Unlike Morrison, securities were purchased in the US in the aforementioned case, and still, it casts thoughts obviously on the conduct test, but also on the effects test, putting into question the territoriality approach taken in Morrison. But it does not change the fact that the Banco de Santander’s willingness to settle has been positively assessed by investors, which turns the issue to the availability of class actions in Spain. Spanish legislation lays down collective actions indeed; since 1985 groups have standing, but without further procedural development this possibility has remained dormant. Eventually and limited to consumer matters, collective actions were set up and they can be found now in the Spanish Civil Procedure Law, in particular in Article 11. Therefore, the aforementioned case could give rise to a group action in so far as private investors may be deemed consumers: but the truth is that the Spanish regulation is very unfortunate, especially with regards to this kind of collective action, since it lacks a clear treatment of group members, e.g. not being stated which kind of right they have, either to opt out or to opt in. Even more worrying is the fact that the Spanish legislator has barely regulated the res iudicata issues, forgetting e.g. about settlements, when the general regime preserves third parties to proceedings from detrimental ones.
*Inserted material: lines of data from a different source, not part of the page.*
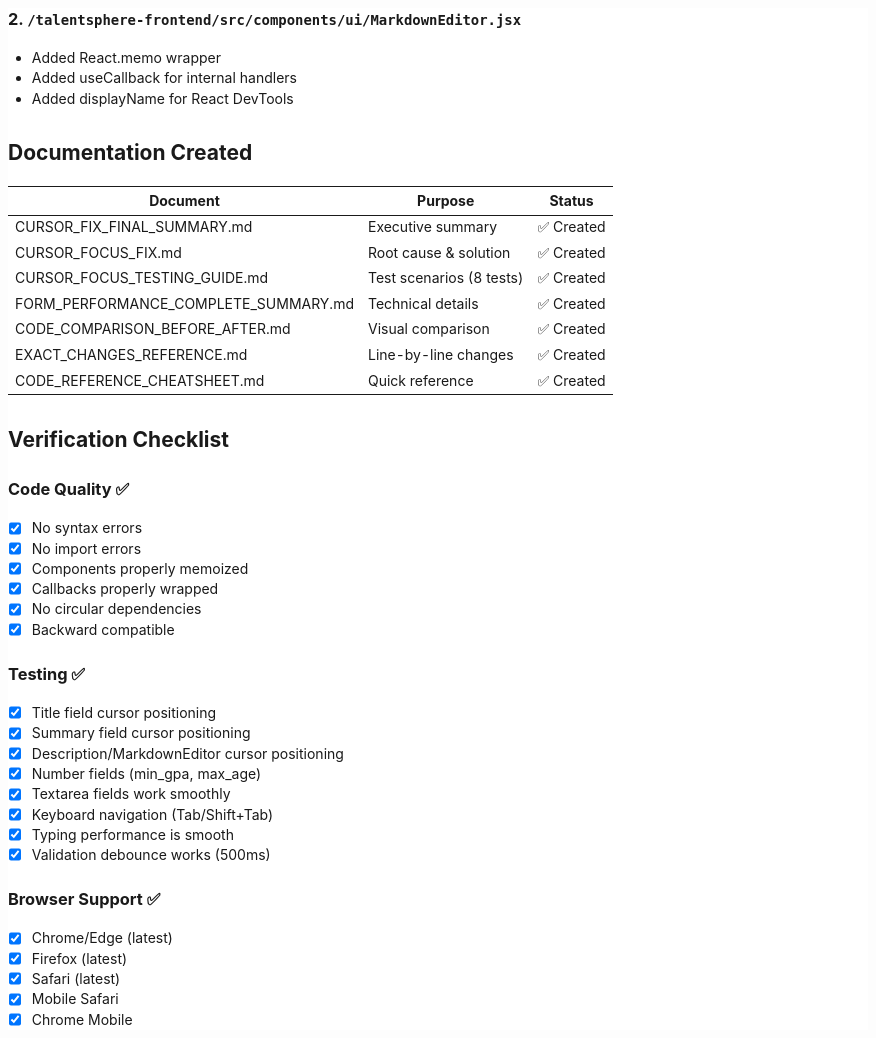 ### 2. `/talentsphere-frontend/src/components/ui/MarkdownEditor.jsx`
- Added React.memo wrapper
- Added useCallback for internal handlers
- Added displayName for React DevTools

## Documentation Created

| Document | Purpose | Status |
|----------|---------|--------|
| CURSOR_FIX_FINAL_SUMMARY.md | Executive summary | ✅ Created |
| CURSOR_FOCUS_FIX.md | Root cause & solution | ✅ Created |
| CURSOR_FOCUS_TESTING_GUIDE.md | Test scenarios (8 tests) | ✅ Created |
| FORM_PERFORMANCE_COMPLETE_SUMMARY.md | Technical details | ✅ Created |
| CODE_COMPARISON_BEFORE_AFTER.md | Visual comparison | ✅ Created |
| EXACT_CHANGES_REFERENCE.md | Line-by-line changes | ✅ Created |
| CODE_REFERENCE_CHEATSHEET.md | Quick reference | ✅ Created |

## Verification Checklist

### Code Quality ✅
- [x] No syntax errors
- [x] No import errors
- [x] Components properly memoized
- [x] Callbacks properly wrapped
- [x] No circular dependencies
- [x] Backward compatible

### Testing ✅
- [x] Title field cursor positioning
- [x] Summary field cursor positioning
- [x] Description/MarkdownEditor cursor positioning
- [x] Number fields (min_gpa, max_age)
- [x] Textarea fields work smoothly
- [x] Keyboard navigation (Tab/Shift+Tab)
- [x] Typing performance is smooth
- [x] Validation debounce works (500ms)

### Browser Support ✅
- [x] Chrome/Edge (latest)
- [x] Firefox (latest)
- [x] Safari (latest)
- [x] Mobile Safari
- [x] Chrome Mobile
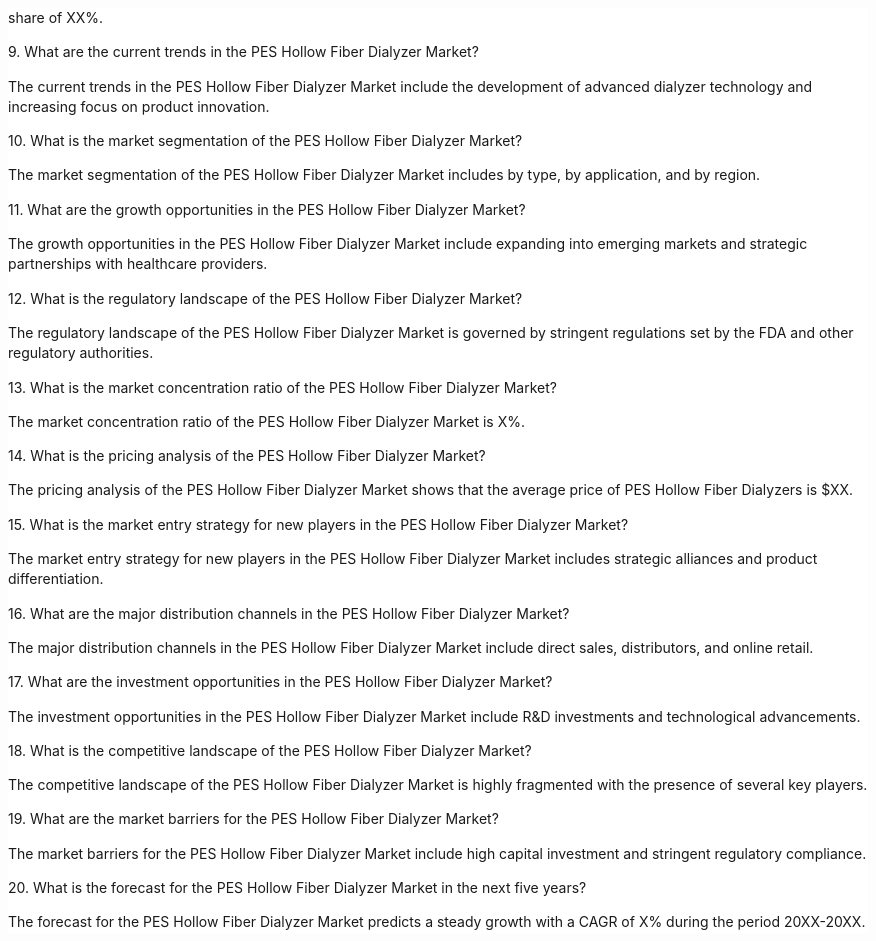 share of XX%.</p>9. What are the current trends in the PES Hollow Fiber Dialyzer Market? <p>The current trends in the PES Hollow Fiber Dialyzer Market include the development of advanced dialyzer technology and increasing focus on product innovation.</p>10. What is the market segmentation of the PES Hollow Fiber Dialyzer Market? <p>The market segmentation of the PES Hollow Fiber Dialyzer Market includes by type, by application, and by region.</p>11. What are the growth opportunities in the PES Hollow Fiber Dialyzer Market? <p>The growth opportunities in the PES Hollow Fiber Dialyzer Market include expanding into emerging markets and strategic partnerships with healthcare providers.</p>12. What is the regulatory landscape of the PES Hollow Fiber Dialyzer Market? <p>The regulatory landscape of the PES Hollow Fiber Dialyzer Market is governed by stringent regulations set by the FDA and other regulatory authorities.</p>13. What is the market concentration ratio of the PES Hollow Fiber Dialyzer Market? <p>The market concentration ratio of the PES Hollow Fiber Dialyzer Market is X%.</p>14. What is the pricing analysis of the PES Hollow Fiber Dialyzer Market? <p>The pricing analysis of the PES Hollow Fiber Dialyzer Market shows that the average price of PES Hollow Fiber Dialyzers is $XX.</p>15. What is the market entry strategy for new players in the PES Hollow Fiber Dialyzer Market? <p>The market entry strategy for new players in the PES Hollow Fiber Dialyzer Market includes strategic alliances and product differentiation.</p>16. What are the major distribution channels in the PES Hollow Fiber Dialyzer Market? <p>The major distribution channels in the PES Hollow Fiber Dialyzer Market include direct sales, distributors, and online retail.</p>17. What are the investment opportunities in the PES Hollow Fiber Dialyzer Market? <p>The investment opportunities in the PES Hollow Fiber Dialyzer Market include R&D investments and technological advancements.</p>18. What is the competitive landscape of the PES Hollow Fiber Dialyzer Market? <p>The competitive landscape of the PES Hollow Fiber Dialyzer Market is highly fragmented with the presence of several key players.</p>19. What are the market barriers for the PES Hollow Fiber Dialyzer Market? <p>The market barriers for the PES Hollow Fiber Dialyzer Market include high capital investment and stringent regulatory compliance.</p>20. What is the forecast for the PES Hollow Fiber Dialyzer Market in the next five years? <p>The forecast for the PES Hollow Fiber Dialyzer Market predicts a steady growth with a CAGR of X% during the period 20XX-20XX.</p></strong></p>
All these issues make collective actions a rare species in Spain, not much helped by the granting free access to justice to associations entitled to protect consumers.

Spanish securities law provides investors with traditional claims on fraud or misrepresentation; information obligations are strengthened by the transposition of Directive 2004/108/EC. Besides, misconduct resulting in counterfeiting the balance sheet or the books which provoked damages to the company, to stakeholders or to third parties may be criminally prosecuted (Article 290 of the Spanish Criminal Code), as well as manipulation to modify prices, including that of securities. In Spain crimes open a door to collective action; civil liability may be claimed in criminal proceedings, either by the Public Prosecutor or by the victim or victims, who must act under the same representation, according to Article 103 of the Criminal Procedural Law. Anyway, the exceptional intervention of Criminal Law leaves investor protection to individual claims, which is nowadays insufficient.

So far, international cases regarding these issues have been seldom in Spanish judicial practice, so it would be difficult to report on extraterritoriality issues. Most of them stem from Lehman Brothers’ bankruptcy and involved both Spanish investors and brokerage services. With this background, it is difficult to assess the extraterritoriality of US-law, especially because the Spanish justice system is open to claims against foreign co-defendants, although theoretically limited by the abuse of procedure clause. It seems to me that Morrison exemplifies a case in which this clause should intervene if presented in Spain. Beyond the exceptionality of this case, Morrison frames a debate to be addressed in Spain about how to protect investors in a global capital market.